The task: Update the part of the rows that runs from their start through the line containing "evening or morning", replacing "quiet place" with "calm place" and leaving everything else unchanged.

Materials provided section start

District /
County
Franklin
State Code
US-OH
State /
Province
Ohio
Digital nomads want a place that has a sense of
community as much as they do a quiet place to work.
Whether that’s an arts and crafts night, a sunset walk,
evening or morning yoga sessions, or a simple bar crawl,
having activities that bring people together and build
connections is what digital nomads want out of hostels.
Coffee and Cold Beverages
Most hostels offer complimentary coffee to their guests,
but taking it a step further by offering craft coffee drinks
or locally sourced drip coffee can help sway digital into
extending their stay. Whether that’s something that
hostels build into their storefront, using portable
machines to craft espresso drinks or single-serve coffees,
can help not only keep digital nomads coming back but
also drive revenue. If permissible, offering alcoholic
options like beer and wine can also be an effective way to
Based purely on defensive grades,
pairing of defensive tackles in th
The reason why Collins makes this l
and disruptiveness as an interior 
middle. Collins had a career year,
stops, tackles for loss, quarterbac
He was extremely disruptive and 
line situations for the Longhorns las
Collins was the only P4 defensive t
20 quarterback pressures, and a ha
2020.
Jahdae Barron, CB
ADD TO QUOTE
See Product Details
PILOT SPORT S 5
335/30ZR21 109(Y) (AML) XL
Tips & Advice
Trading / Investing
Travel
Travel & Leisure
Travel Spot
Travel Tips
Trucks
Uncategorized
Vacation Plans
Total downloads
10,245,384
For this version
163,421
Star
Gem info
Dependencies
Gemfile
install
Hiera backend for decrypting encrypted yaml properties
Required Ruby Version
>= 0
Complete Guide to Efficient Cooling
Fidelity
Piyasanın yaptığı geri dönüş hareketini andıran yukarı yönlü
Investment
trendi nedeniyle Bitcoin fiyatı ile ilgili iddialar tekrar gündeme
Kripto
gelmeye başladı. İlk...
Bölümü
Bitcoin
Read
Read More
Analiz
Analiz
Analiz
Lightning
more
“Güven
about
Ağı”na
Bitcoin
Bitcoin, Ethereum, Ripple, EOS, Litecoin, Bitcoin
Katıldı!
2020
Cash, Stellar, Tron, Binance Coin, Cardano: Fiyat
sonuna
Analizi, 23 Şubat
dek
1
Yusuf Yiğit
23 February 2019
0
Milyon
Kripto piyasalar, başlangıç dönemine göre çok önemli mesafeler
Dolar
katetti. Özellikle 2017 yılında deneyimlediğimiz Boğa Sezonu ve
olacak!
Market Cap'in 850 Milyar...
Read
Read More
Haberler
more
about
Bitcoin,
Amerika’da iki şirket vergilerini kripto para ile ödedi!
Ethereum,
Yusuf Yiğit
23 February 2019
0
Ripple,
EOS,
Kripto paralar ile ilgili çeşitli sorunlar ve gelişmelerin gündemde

Materials provided section end

Written solution:
District /
County
Franklin
State Code
US-OH
State /
Province
Ohio
Digital nomads want a place that has a sense of
community as much as they do a calm place to work.
Whether that’s an arts and crafts night, a sunset walk,
evening or morning yoga sessions, or a simple bar crawl,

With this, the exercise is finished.